▶ **Extract**
▼

# Head Gasket on Opel Astra '00 - How much?



## Rambo (26 May 2010)

Hello,

I have an Opel Astra and my mechanic said it looks like the head gasket is on its way out.

Does anybody know how much it would cost roughly to replace this, and would I be better off going to an Opel garage? 

My mechanic said around €750.

The car is 10 years old, but there is only 35,000 on the clock.

Thanks.


----------



## luckyman (30 May 2010)

very large quote, its about a full days labour stripping and rebuilding it back up if that car was coming into my old garage id be looking for €240 (inc vat) for labour plus cost of parts and from experiance should cost aprox €100-150 max for parts however if the car over heated the cyclinder head may need too be checked and overhauld accordingly and if it requires an overhaul that would add about another €125 too the quote so still at worst case scnario i have it around the €500, whatever you do dont go too the main dealer they will charge you allot more but by all means get a quote for your own piece of mind


----------



## seánieboy (1 Jun 2010)

well also on top of that luckyman when you do the head gasket you also have to do the water pump and  timing belt  and that requires the full kit which throws more onto that bill so i reckon €750 is a good deal if youre getting all that done. i have a 99  opel astra and these  things had to be done €700 was the price i was quoted and i was very pleased . i know a lot of fitters and they all agree this work had to be carried out


----------



## luckyman (1 Jun 2010)

seánieboy said:


> well also on top of that luckyman when you do the head gasket you also have to do the water pump and  timing belt  and that requires the full kit which throws more onto that bill so i reckon €750 is a good deal if youre getting all that done. i have a 99  opel astra and these  things had to be done €700 was the price i was quoted and i was very pleased . i know a lot of fitters and they all agree this work had to be carried out



that was included in my parts estimate i am aware that these parts are required


----------



## Plek Trum (3 Jun 2010)

I had mine done on same car and year a few years back.  Paid 250euro at the time for gasket replacement.


----------

▲

▶ **Exercise description**
In the head gasket thread, what figure did luckyman give for the labour alone? The records play no part in this exercise.

▶ **Given information**
▼

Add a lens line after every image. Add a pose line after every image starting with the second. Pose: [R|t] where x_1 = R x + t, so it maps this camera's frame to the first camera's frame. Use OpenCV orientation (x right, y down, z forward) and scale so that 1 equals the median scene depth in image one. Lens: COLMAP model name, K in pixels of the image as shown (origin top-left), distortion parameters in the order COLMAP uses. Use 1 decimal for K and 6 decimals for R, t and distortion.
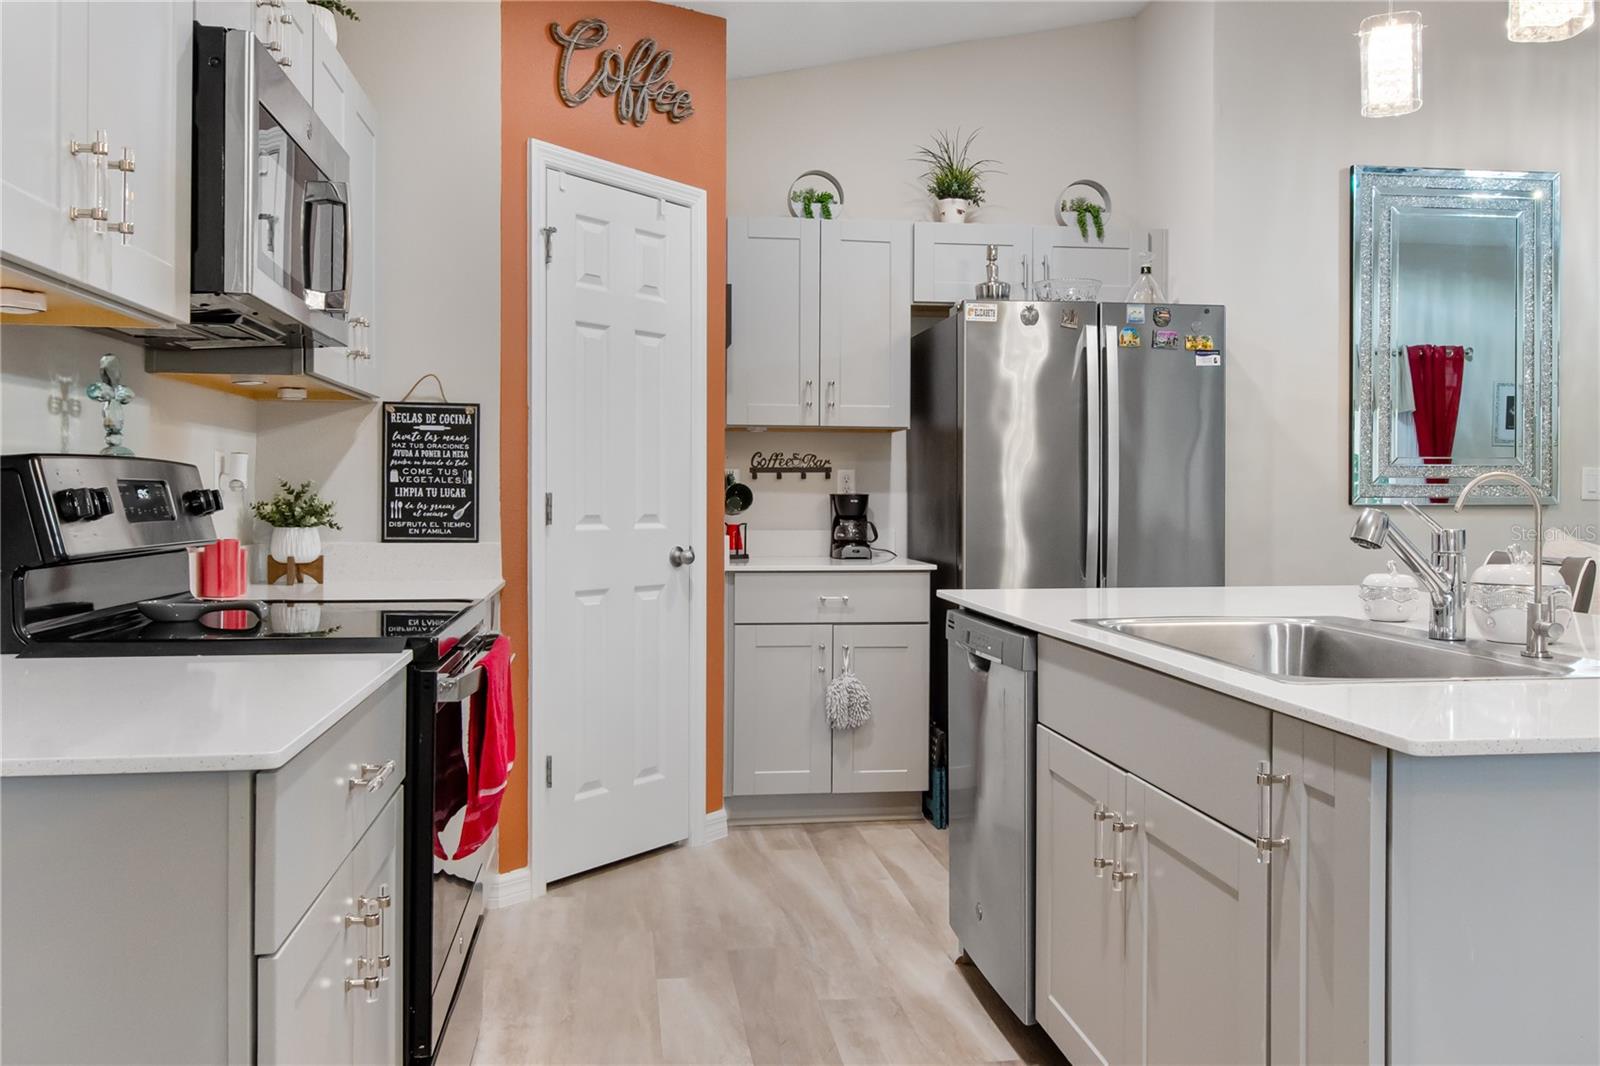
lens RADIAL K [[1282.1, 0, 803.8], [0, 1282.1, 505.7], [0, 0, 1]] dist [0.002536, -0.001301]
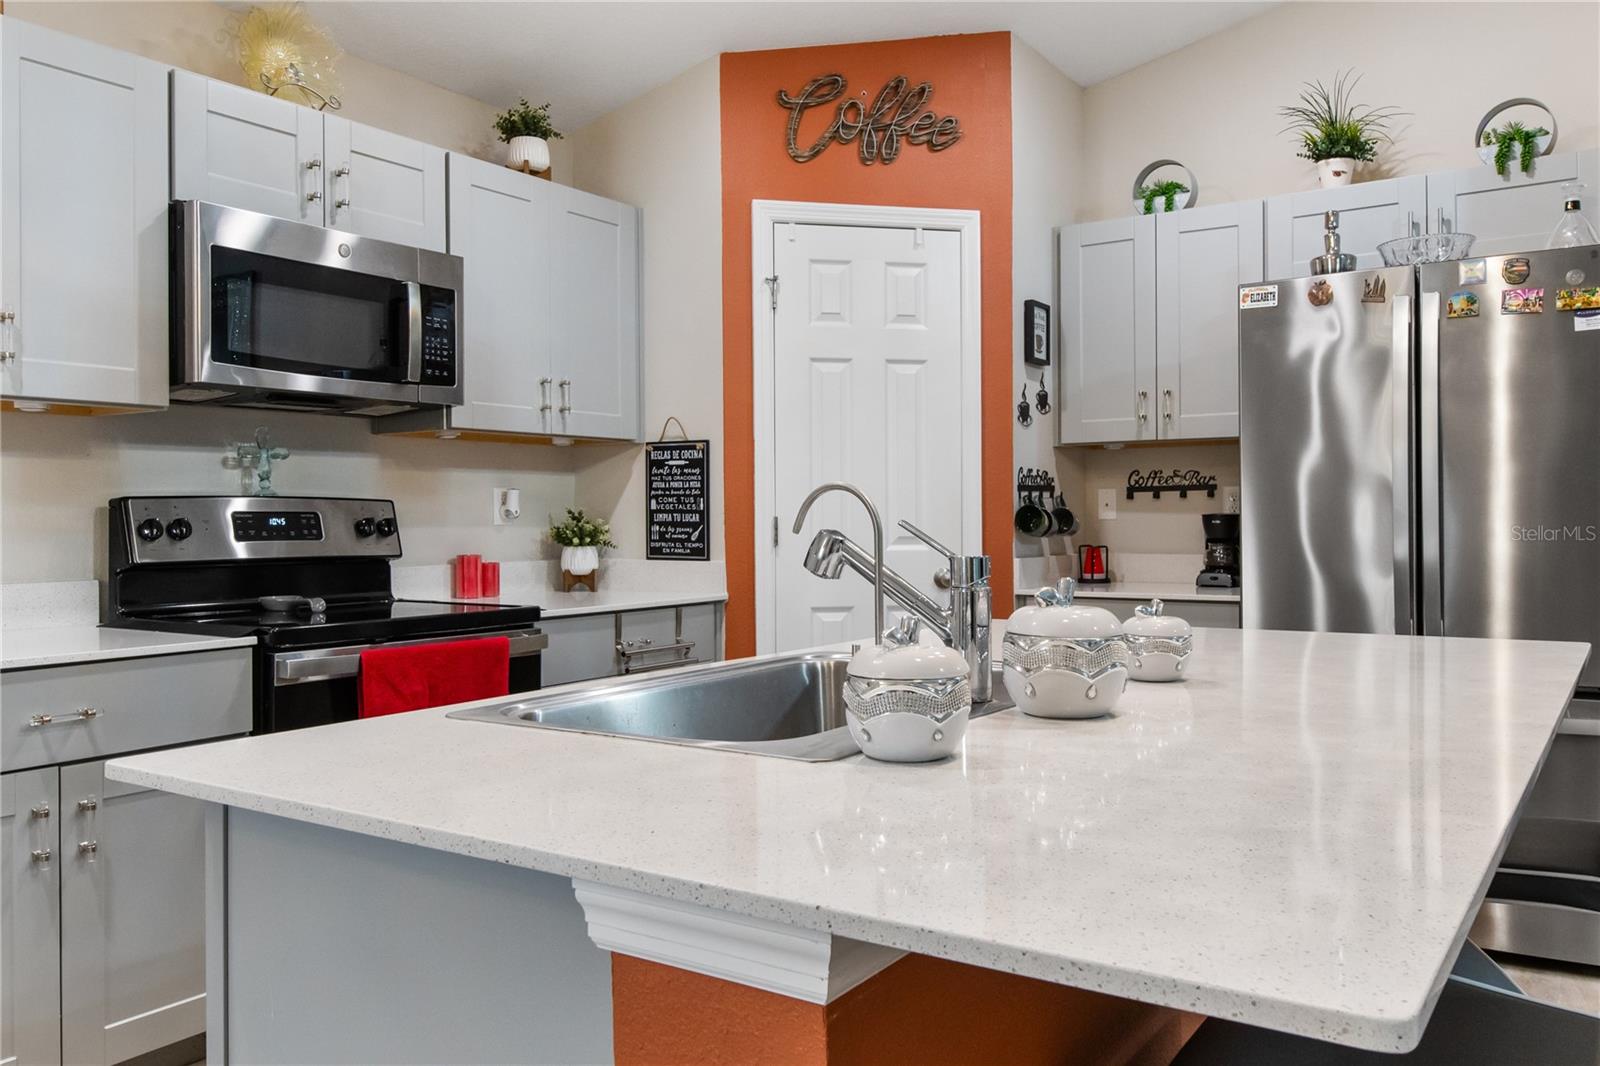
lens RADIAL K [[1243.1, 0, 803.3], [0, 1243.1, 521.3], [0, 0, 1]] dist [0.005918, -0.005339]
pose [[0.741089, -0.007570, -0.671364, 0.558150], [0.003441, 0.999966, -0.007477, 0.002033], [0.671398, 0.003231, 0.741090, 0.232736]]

▲
▼

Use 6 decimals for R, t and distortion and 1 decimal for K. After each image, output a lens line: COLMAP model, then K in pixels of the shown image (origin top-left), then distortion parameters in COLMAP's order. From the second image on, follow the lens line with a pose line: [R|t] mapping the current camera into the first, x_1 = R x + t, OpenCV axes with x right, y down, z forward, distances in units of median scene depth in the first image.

▲

▶ **Answer to this exercise**
€240, including VAT.